Phantom of the Universe

Planetarium Show (WORK IN PROGRESS)

The show creator is Executive Producer Michael Barnett of Lawrence Berkeley National Laboratory, Head of the Particle Data Group and former Education Coordinator for the ATLAS experiment at the Large Hadron Collider. He was an advisor to PBS’s NOVA series Elegant Universe and the feature film Angels & Demons. His educational materials have appeared on the television show The Big Bang Theory.

He is joined by fellow Executive Producers, Kaushik De of the University of Texas, Arlington and UT Planetarium, Reinhard Schwienhorst of Michigan State University and Abrams Planetarium, Carmen Garcia of the University of Valencia, Markus Nordberg of CERN and George Smoot of the University of California, Berkeley.

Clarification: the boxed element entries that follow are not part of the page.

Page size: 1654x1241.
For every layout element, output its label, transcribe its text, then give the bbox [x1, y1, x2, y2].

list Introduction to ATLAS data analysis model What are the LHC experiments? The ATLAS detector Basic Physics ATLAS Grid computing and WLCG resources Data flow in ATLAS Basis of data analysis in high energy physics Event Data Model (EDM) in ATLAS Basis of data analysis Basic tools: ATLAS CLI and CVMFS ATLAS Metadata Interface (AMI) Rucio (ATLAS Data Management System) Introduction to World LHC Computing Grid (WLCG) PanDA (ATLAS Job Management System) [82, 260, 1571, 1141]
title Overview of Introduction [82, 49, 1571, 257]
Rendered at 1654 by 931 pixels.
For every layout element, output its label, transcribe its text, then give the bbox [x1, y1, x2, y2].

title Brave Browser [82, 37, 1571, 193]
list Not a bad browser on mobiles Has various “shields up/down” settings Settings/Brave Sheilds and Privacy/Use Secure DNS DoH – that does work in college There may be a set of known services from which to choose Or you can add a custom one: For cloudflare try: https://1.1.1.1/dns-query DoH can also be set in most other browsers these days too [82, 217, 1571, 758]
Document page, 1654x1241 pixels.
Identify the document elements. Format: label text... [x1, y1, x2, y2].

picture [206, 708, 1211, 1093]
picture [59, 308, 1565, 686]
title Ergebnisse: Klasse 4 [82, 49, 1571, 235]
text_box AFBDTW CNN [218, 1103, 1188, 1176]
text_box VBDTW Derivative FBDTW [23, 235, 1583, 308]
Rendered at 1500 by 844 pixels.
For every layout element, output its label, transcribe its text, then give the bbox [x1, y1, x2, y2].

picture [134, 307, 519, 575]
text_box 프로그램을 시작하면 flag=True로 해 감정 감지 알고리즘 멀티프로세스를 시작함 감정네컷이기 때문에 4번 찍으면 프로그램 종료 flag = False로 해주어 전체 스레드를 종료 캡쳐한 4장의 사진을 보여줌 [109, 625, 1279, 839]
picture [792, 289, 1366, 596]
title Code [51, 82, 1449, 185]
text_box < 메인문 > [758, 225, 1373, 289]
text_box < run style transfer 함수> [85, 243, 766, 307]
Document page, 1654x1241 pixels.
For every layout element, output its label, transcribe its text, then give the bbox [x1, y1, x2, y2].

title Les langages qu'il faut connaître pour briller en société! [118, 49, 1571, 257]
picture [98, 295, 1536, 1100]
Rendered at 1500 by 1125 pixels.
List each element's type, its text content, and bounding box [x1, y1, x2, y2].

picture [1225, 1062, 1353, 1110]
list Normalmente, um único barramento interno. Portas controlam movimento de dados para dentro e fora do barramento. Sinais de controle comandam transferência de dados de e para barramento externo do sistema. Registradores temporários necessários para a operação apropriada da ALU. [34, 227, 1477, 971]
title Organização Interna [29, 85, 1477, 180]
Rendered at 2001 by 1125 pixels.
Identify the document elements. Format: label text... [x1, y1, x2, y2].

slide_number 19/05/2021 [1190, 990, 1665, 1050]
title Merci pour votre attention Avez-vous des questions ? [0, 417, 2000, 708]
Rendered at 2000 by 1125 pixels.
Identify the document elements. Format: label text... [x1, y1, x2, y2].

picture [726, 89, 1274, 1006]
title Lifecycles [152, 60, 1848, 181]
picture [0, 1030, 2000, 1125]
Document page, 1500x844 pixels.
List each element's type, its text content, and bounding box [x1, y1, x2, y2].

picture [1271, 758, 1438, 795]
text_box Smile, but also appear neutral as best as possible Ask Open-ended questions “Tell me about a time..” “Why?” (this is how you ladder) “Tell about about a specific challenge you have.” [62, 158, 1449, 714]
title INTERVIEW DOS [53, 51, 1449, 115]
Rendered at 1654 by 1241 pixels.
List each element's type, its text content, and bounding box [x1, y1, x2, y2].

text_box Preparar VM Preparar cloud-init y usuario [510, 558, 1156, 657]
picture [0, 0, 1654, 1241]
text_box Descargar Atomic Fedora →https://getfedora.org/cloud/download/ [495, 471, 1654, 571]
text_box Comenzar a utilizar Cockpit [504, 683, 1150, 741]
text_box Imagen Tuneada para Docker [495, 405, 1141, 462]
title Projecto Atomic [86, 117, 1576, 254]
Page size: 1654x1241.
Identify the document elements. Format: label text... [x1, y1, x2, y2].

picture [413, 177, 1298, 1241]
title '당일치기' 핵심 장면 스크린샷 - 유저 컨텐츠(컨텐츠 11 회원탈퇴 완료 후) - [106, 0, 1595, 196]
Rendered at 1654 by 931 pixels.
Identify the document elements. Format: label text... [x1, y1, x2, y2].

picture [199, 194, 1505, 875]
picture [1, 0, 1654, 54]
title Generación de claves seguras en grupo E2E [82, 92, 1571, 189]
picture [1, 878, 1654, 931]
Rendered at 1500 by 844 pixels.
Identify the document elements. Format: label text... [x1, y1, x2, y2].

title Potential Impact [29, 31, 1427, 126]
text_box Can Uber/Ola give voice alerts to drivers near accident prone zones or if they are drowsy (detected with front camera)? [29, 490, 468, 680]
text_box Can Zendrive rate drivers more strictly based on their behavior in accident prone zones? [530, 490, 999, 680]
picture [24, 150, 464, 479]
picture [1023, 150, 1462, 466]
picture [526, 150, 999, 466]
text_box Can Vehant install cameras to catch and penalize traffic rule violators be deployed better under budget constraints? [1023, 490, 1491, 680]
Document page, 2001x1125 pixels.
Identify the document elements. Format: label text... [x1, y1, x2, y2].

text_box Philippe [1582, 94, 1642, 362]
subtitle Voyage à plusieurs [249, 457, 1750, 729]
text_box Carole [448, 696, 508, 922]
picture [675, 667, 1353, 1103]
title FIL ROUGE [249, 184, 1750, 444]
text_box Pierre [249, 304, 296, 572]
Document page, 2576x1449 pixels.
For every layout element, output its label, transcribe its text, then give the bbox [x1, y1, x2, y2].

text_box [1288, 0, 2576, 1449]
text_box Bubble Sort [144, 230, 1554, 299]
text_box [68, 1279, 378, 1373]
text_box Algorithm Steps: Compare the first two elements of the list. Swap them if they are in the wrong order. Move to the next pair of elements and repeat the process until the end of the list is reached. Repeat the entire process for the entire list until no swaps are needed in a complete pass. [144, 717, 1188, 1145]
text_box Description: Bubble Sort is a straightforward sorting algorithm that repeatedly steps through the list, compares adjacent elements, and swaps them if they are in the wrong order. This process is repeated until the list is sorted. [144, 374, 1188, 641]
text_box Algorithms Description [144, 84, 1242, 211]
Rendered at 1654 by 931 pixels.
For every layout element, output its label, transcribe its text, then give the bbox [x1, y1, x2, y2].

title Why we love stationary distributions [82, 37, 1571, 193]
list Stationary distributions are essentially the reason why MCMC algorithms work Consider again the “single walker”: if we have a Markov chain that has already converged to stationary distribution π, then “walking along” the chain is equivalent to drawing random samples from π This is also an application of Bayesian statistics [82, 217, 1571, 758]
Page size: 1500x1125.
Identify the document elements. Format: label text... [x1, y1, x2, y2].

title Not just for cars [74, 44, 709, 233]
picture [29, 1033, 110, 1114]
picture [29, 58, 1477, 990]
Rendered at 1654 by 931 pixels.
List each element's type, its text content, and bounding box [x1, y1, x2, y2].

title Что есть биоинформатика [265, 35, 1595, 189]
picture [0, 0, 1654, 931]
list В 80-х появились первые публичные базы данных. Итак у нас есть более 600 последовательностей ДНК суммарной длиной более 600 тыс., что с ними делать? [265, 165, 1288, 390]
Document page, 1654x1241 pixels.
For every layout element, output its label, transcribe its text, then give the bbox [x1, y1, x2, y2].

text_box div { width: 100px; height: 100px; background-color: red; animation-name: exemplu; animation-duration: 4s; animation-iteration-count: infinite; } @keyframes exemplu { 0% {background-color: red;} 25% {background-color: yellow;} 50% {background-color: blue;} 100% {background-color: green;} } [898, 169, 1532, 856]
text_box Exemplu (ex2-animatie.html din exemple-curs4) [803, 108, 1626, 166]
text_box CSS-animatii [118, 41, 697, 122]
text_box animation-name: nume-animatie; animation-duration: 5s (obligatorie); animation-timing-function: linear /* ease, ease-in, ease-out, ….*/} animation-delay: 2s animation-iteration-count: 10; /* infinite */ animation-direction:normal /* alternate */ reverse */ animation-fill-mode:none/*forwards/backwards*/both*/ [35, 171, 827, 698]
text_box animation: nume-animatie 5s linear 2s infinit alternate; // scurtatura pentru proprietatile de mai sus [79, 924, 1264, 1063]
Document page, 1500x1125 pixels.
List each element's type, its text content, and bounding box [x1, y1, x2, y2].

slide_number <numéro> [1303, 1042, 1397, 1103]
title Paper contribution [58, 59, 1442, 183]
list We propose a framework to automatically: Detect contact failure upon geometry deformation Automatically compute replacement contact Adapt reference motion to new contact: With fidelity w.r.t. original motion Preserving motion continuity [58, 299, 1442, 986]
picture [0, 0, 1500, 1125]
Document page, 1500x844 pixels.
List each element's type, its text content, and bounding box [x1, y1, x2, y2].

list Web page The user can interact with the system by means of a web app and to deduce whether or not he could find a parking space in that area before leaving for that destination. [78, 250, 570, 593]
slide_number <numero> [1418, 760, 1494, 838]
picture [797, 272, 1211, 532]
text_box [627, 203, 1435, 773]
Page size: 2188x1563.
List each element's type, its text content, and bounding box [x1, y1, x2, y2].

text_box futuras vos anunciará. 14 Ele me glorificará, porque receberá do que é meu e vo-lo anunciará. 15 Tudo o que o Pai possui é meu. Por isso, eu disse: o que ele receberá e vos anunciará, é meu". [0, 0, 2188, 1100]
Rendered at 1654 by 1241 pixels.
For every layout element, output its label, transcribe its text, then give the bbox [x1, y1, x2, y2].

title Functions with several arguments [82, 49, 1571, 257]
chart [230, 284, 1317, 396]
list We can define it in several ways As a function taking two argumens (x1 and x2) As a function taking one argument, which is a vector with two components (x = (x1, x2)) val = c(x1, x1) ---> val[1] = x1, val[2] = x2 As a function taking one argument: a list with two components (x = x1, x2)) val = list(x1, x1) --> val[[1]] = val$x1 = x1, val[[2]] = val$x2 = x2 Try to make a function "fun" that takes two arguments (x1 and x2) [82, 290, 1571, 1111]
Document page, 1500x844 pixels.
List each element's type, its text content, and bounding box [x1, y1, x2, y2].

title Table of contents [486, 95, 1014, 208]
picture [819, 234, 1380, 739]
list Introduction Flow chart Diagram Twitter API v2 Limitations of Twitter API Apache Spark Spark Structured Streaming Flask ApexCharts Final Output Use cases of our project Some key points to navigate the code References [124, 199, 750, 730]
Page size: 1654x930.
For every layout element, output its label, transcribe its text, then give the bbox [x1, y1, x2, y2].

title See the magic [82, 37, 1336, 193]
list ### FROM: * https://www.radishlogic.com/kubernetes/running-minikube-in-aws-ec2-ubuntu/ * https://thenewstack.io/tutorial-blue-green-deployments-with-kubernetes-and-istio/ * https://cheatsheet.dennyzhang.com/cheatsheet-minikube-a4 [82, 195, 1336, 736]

With music composed by Mickey Hart (Apocalypse Now, The Twilight Zone, The Grateful Dead) and narration by an acclaimed Academy-Award winning actress, Phantom of the Universe will showcase the creativity and directing prowess of Joao Pequenao of CERN’s Media Lab and the writing and producing talents of award-winning filmmaker, Carey Ann Strelecki, PGA, WGA.

A talented team based at the Instituto de Física Corpuscular (IFIC) de la Universitat de València produced the animated sequences of the show:
Jesus Nuevo, Raúl Colomer, Jose Sanz, Iván Pulido and Jose Manuel Vega gave life to the pixels on the dome.

The dynamic live-action scenes were filmed by Jose Francisco Salgado of the Adler Planetarium. Some of the cosmology simulations were produced by Ralf Kaehler and Tom Abel of KIPAC at the SLAC lab.



Phantom is a new planetarium show that will showcase an exciting exploration of dark matter, from the Big Bang to its anticipated discovery at the Large Hadron Collider. The show will reveal the first hints of its existence through the eyes of Fritz Zwicky, the scientist who coined the term “dark matter.” We’ll marvel at the astral choreography witnessed by Vera Rubin in the Andromeda galaxy and plummet deep underground to see the most sensitive dark matter detector on Earth, housed in a former gold mine.

From there, we’ll end our journey across space and time at the Large Hadron Collider at CERN, speeding alongside particles before they collide in visually stunning explosions of light and sound, while learning how scientists around the world are collaborating to track down the constituent of dark matter. The show will be offered to planetariums worldwide free of charge in 2014.